# Dataset entries
▼

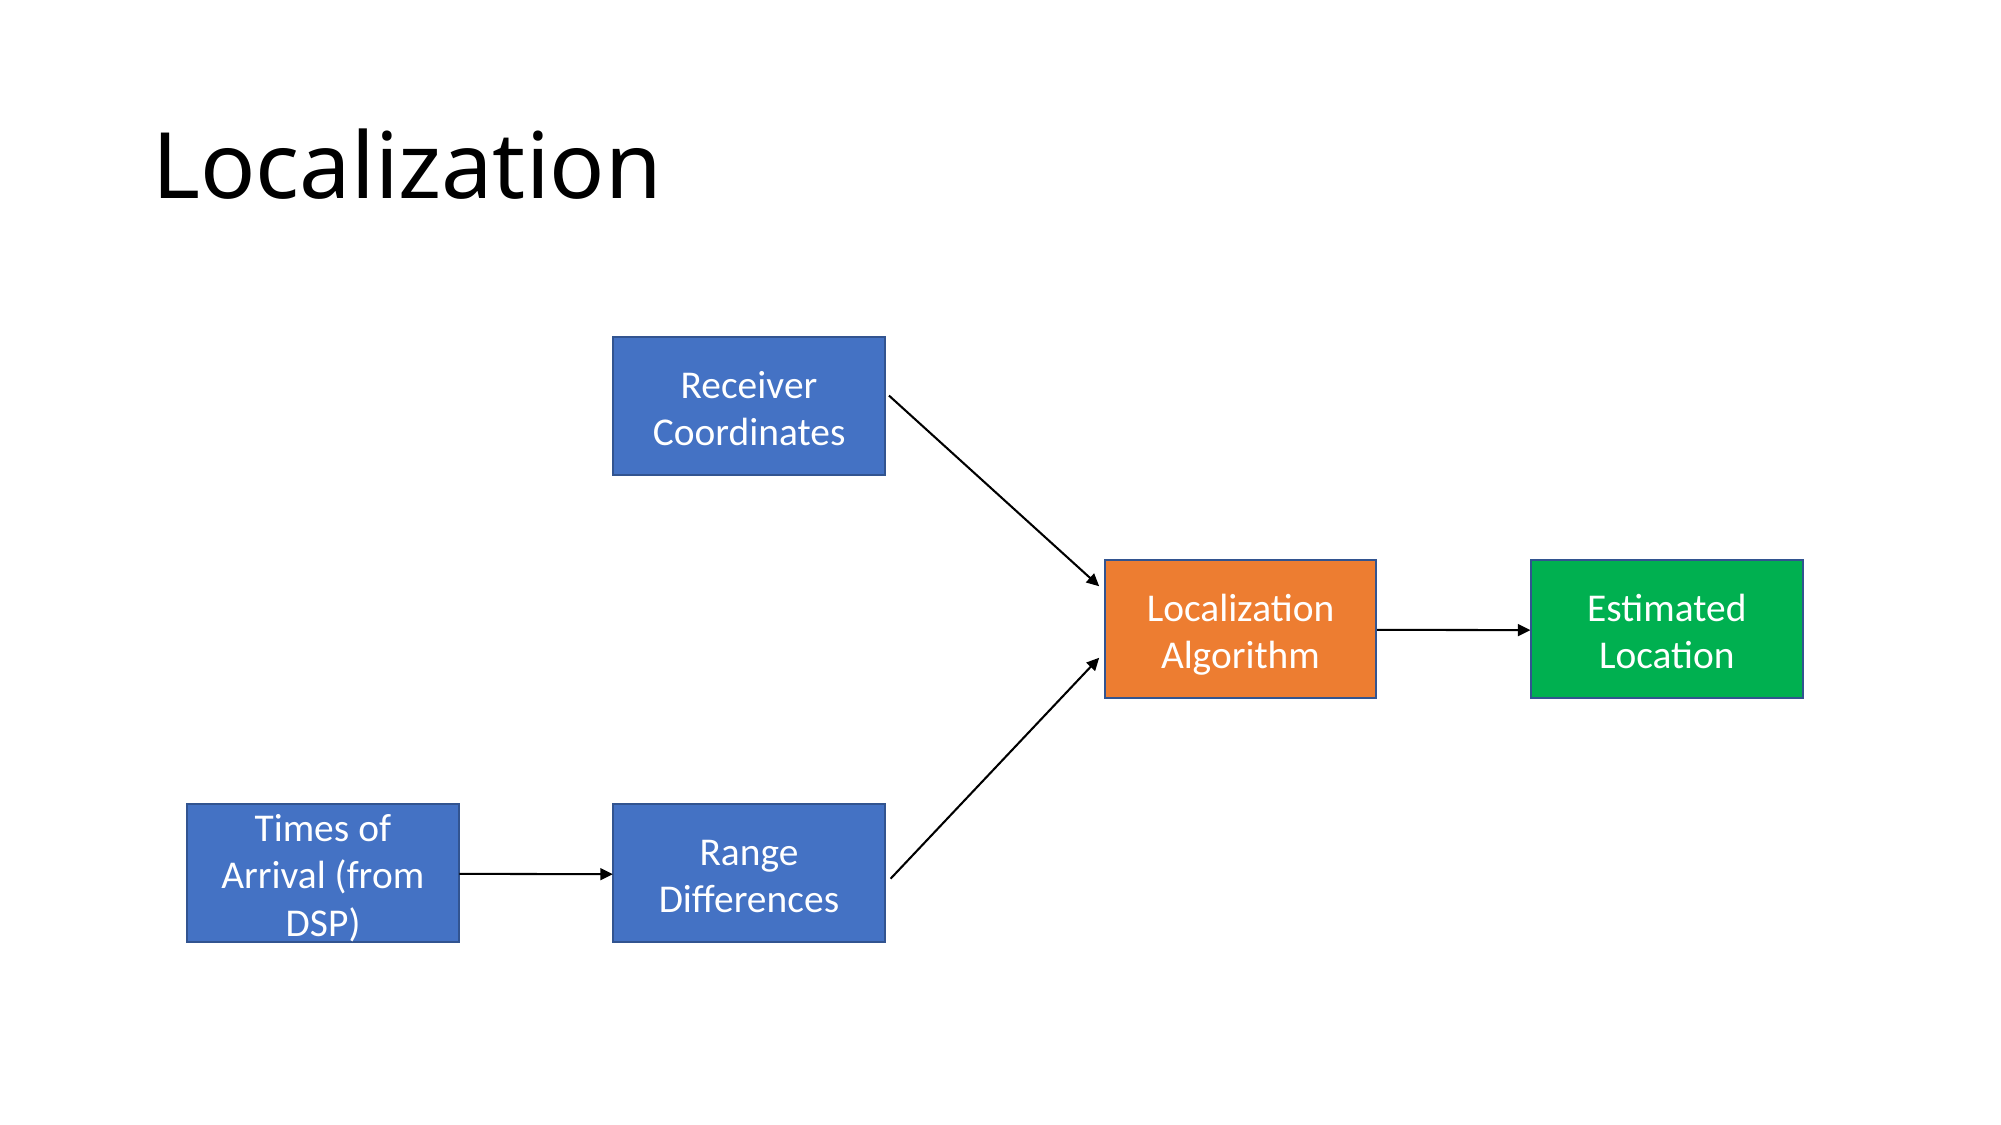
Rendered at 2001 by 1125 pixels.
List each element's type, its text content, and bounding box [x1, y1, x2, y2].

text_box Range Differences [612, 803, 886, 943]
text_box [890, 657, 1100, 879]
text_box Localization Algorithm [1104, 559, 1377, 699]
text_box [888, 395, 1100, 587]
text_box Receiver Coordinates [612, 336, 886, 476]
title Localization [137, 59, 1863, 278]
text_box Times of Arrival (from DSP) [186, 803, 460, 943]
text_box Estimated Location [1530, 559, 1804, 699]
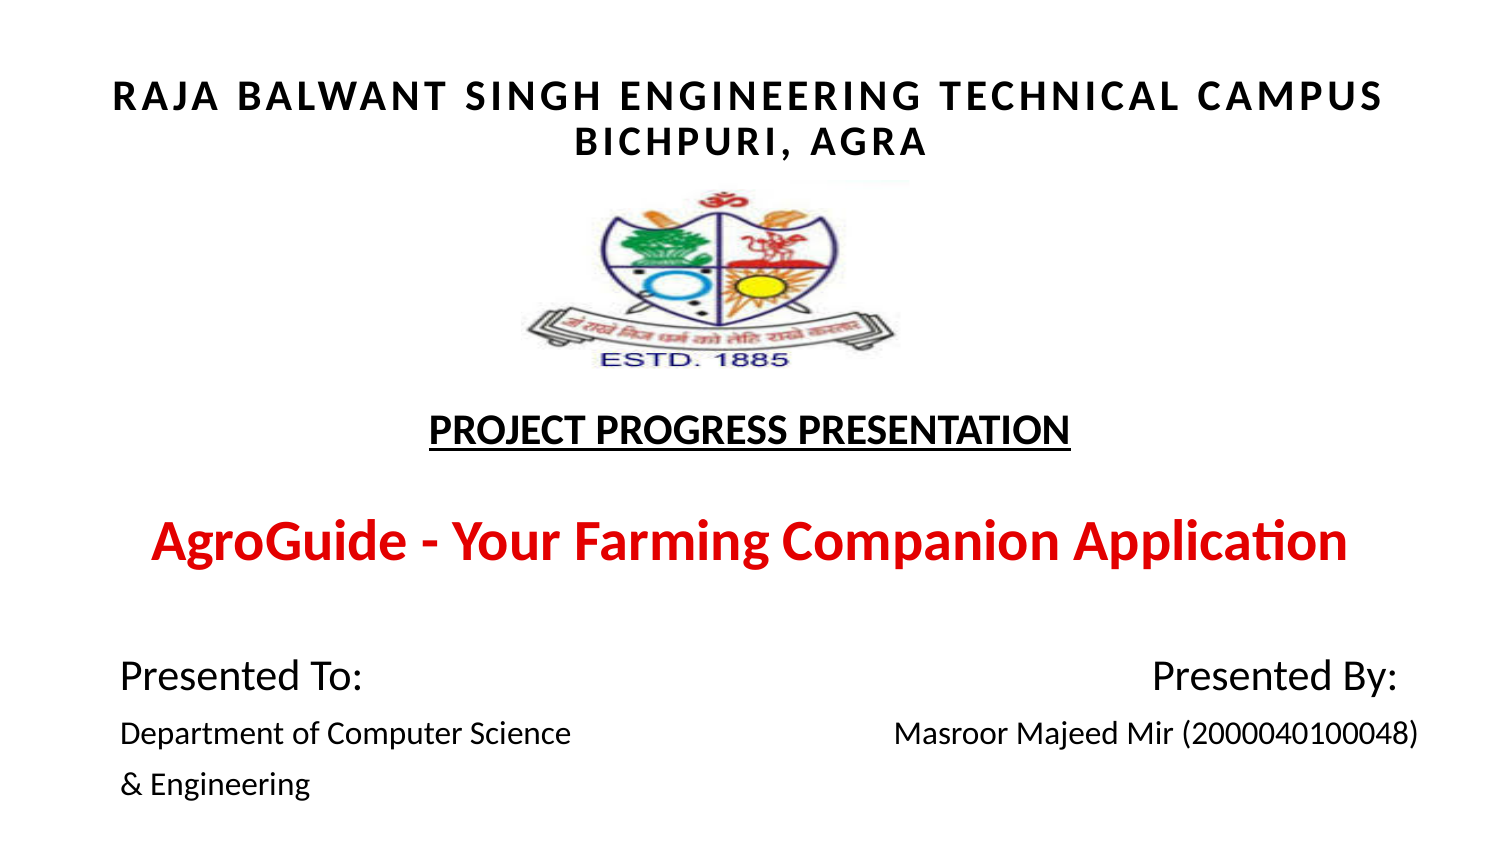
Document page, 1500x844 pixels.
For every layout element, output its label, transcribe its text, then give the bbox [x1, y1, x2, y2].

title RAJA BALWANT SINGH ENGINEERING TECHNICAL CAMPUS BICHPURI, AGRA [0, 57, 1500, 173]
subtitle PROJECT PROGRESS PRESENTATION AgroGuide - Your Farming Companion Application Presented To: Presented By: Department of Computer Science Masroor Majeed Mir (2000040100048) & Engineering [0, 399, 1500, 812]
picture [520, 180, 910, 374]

▲
▼

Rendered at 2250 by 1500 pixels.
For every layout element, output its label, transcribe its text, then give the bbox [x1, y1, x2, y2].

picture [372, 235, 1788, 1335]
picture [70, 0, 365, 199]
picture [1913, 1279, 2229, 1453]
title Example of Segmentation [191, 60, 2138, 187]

▲
▼

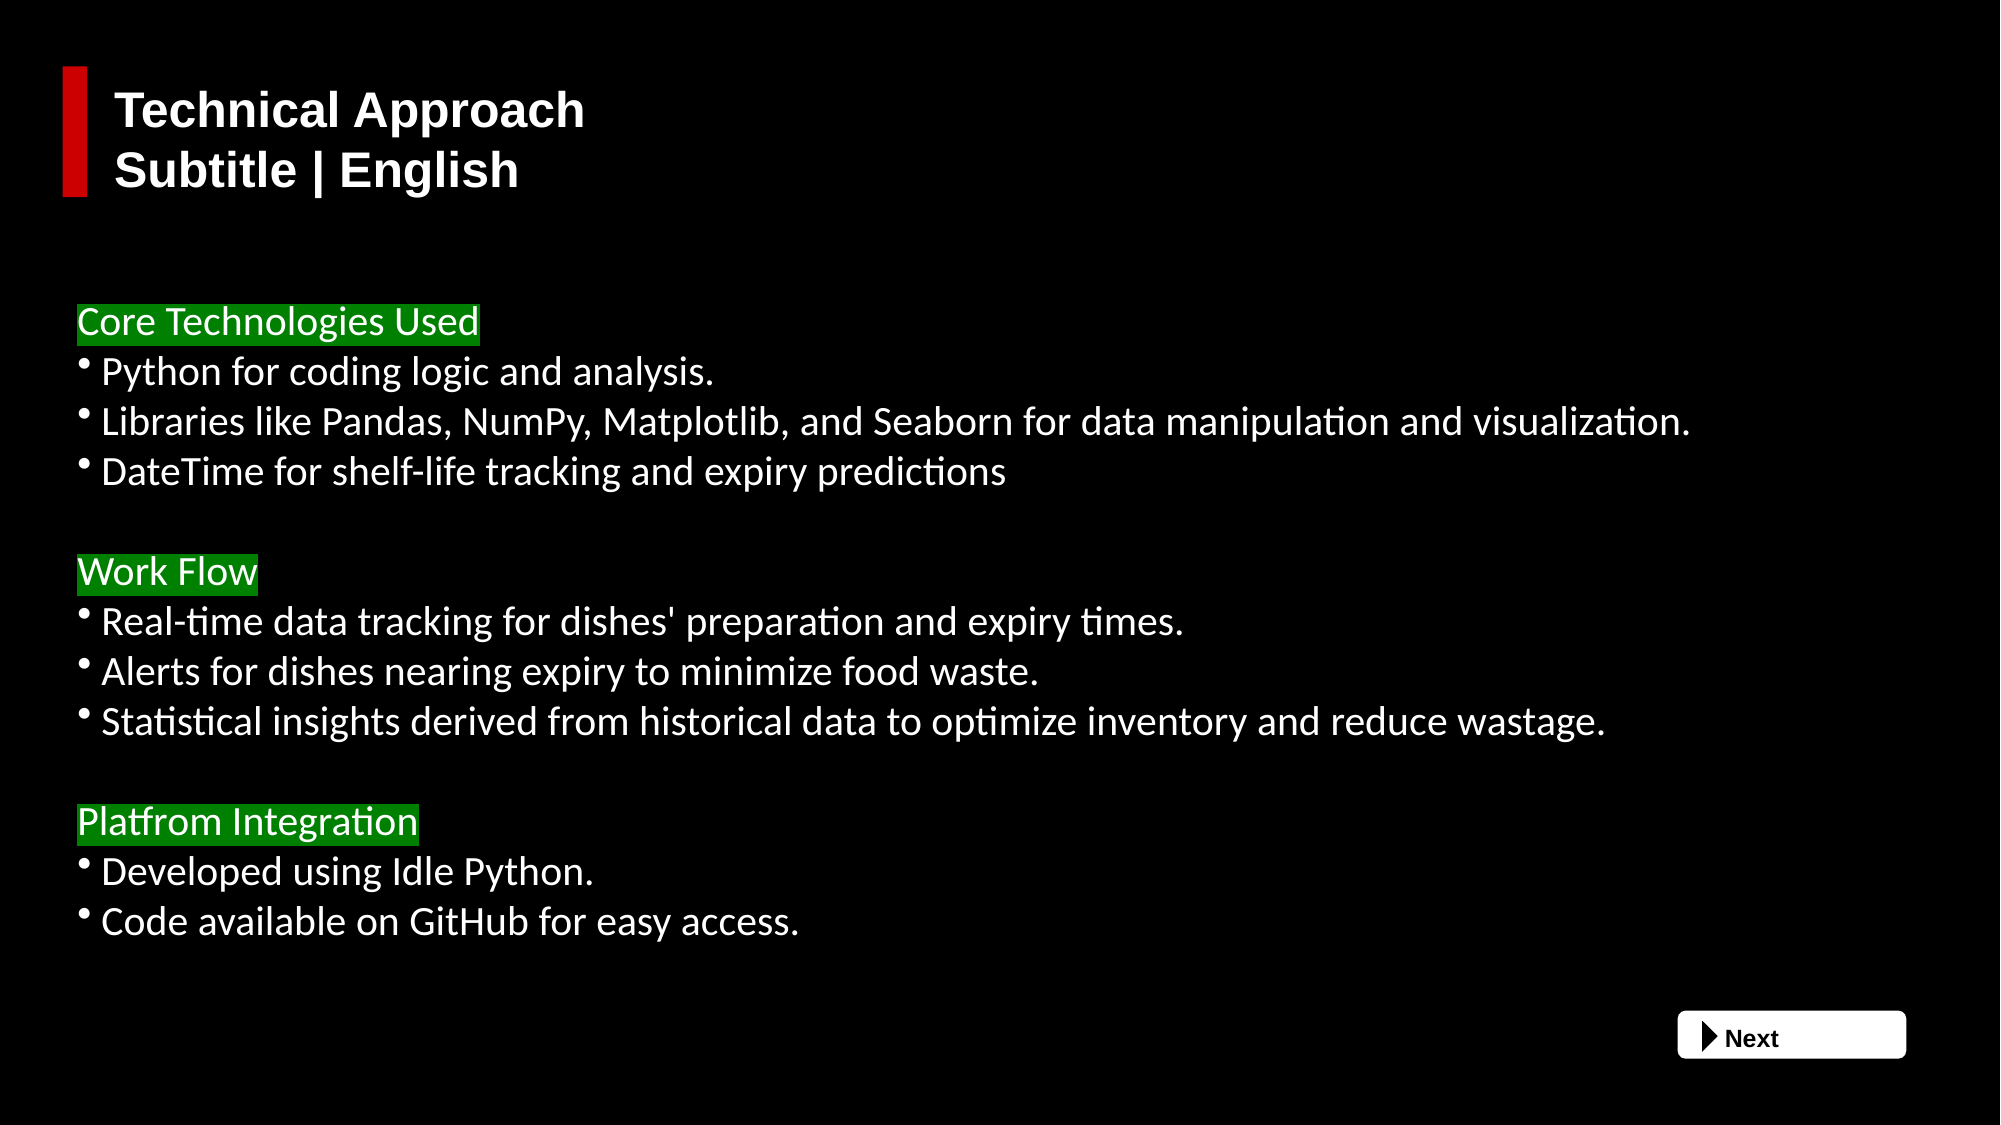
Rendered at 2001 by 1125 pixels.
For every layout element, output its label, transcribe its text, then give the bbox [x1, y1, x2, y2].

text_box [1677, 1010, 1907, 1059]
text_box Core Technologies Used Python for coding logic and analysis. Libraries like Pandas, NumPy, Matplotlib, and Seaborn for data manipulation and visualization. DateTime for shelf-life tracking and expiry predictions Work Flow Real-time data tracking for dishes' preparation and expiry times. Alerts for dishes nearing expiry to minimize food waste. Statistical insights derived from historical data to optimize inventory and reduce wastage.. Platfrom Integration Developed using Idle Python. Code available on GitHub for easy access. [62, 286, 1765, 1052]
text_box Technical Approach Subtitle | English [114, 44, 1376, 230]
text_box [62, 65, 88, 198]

▲

Show every line in the records above that contains the word "pixels".

# Result of the task
Rendered at 2001 by 1125 pixels.
Document page, 1500x844 pixels.
Rendered at 2250 by 1500 pixels.
Rendered at 2001 by 1125 pixels.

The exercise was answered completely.